The two main modifications required beyond the classification extension are:
1. Data Submission by Participants (Arguments):
Consumers (or potentially any participant) must be able to supply data to the network, which will then classify each point as anomalous or not. This requires an additional step before the “inference submission window,” where each interested consumer submits a list of data points. While the data type of these points should be fixed in the topic definition, the network itself does not interpret or process them beyond passing them on to participants. This flexibility allows for a wide range of anomaly detection applications.
2. Loss Functions Without a Fixed Ground Truth:
Many anomaly detection tasks do have a well-defined ground truth, but it is often unavailable in a timely manner. Other tasks may be inherently subjective or loosely defined, making it difficult to establish an agreed-upon ground truth at all. As a result, we need an alternative approach to assigning losses (and thus scores and regrets) to inferences.
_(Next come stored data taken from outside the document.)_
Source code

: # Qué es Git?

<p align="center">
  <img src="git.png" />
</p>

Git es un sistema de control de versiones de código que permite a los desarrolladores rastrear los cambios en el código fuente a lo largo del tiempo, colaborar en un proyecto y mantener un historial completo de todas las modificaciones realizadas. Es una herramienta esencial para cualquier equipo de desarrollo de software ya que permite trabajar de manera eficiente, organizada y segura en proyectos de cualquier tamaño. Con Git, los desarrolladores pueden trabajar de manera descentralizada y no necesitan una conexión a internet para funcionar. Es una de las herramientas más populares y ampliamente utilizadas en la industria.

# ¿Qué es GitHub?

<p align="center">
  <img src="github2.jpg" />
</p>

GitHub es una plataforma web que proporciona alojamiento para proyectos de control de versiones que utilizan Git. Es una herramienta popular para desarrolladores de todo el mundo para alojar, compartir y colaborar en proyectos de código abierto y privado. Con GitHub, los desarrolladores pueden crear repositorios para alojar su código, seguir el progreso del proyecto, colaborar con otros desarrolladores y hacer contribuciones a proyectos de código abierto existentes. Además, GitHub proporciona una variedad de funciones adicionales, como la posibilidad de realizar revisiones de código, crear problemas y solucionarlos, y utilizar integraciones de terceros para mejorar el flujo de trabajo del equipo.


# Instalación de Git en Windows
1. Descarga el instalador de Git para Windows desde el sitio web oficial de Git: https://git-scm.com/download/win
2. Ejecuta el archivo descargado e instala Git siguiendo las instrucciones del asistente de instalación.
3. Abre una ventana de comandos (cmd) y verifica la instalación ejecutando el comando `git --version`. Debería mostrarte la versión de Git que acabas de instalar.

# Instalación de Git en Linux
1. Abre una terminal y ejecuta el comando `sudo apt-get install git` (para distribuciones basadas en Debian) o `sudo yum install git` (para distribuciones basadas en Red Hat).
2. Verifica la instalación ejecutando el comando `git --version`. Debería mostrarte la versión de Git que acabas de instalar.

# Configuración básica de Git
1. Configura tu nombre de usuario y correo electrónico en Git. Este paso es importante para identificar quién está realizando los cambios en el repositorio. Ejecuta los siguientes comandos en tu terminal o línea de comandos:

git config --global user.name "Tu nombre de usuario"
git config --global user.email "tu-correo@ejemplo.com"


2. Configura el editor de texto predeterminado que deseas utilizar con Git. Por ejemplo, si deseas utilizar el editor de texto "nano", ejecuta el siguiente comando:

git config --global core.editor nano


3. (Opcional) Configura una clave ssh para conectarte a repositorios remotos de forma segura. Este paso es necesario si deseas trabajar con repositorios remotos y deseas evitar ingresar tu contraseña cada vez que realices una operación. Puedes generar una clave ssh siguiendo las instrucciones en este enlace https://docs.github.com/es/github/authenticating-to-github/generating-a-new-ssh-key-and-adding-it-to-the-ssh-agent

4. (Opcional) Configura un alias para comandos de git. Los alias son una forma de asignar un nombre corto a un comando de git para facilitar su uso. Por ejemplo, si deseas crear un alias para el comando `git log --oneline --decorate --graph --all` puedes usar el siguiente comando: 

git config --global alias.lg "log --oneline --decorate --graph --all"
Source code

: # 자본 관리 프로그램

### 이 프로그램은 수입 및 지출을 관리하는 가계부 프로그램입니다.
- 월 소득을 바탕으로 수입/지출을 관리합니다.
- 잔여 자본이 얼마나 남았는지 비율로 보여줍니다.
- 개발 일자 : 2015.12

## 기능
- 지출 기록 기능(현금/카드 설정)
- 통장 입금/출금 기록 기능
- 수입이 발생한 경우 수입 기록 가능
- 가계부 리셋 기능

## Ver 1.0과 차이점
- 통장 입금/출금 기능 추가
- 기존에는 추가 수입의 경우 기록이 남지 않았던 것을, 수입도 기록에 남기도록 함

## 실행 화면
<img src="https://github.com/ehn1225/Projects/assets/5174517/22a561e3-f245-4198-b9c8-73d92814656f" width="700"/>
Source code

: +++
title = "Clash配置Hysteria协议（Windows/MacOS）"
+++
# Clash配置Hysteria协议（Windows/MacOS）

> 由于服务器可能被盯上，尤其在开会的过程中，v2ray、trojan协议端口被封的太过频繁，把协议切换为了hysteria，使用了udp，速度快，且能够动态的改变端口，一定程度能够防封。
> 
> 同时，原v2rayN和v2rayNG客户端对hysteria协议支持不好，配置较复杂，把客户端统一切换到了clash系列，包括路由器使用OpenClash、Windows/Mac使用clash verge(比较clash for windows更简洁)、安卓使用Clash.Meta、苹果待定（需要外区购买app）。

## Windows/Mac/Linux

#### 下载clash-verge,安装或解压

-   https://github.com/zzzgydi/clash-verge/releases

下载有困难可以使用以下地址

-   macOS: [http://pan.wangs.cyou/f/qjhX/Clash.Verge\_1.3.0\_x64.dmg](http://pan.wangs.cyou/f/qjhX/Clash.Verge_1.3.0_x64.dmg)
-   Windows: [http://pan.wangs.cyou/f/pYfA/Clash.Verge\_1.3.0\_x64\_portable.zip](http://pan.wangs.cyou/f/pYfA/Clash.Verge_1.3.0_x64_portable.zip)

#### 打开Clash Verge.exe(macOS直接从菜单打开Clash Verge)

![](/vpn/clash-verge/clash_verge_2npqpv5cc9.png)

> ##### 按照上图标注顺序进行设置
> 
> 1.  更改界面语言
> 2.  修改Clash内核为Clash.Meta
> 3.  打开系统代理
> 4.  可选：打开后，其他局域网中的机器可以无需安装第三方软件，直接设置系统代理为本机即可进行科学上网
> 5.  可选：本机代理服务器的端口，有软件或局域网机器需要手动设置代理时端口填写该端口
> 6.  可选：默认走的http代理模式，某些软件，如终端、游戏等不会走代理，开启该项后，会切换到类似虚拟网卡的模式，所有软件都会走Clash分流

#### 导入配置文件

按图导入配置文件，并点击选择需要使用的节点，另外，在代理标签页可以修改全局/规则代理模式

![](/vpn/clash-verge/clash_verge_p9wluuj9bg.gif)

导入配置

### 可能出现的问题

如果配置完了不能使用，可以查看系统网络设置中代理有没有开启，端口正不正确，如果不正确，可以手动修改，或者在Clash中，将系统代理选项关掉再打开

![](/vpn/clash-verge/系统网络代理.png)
One straightforward method is to have reputers collectively determine a ground truth and incentivize them based on consensus. This is what regression type topics already do, so it would require no modification to the network. However, consensus-based approaches can struggle when participants have too much freedom in their assessments—similar to how optimization algorithms (e.g., gradient descent) perform better when initialized near an optimal solution.
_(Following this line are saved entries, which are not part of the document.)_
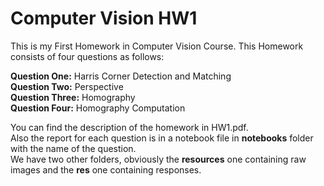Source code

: # Computer Vision HW1

This is my First Homework in Computer Vision Course. This Homework consists of four questions as follows:

**Question One:** Harris Corner Detection and Matching <br>
**Question Two:** Perspective <br>
**Question Three:** Homography <br>
**Question Four:** Homography Computation <br>

You can find the description of the homework in HW1.pdf. <br>
Also the report for each question is in a notebook file in **notebooks** folder with the name of the question. <br>
We have two other folders, obviously the **resources** one containing raw images and the **res** one containing responses. 

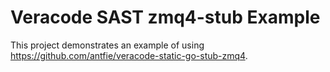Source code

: # Veracode SAST zmq4-stub Example

This project demonstrates an example of using <https://github.com/antfie/veracode-static-go-stub-zmq4>.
Alternatively, we could eliminate reputers entirely and allow topics to define an objective loss function that directly evaluates inferences. In this model, inference workers still provide value, as identifying the minimizer of a loss function can be computationally challenging—this is even more true in clustering tasks, which share similarities with anomaly detection. However, for most topics, this approach is highly susceptible to overfitting: designing a loss function that aligns well with the intended goal is a significant challenge.
We propose a hybrid approach that balances both methods:
- The topic defines an objective loss function with one or more adjustable parameters.
- Reputers engage in a consensus game to determine the optimal values for these parameters in each epoch.
This approach reduces the degrees of freedom in the consensus process, improving convergence while still allowing for adaptability. Compared to a fixed loss function, it introduces some level of uncertainty for inference workers, discouraging overfitting to a static loss metric.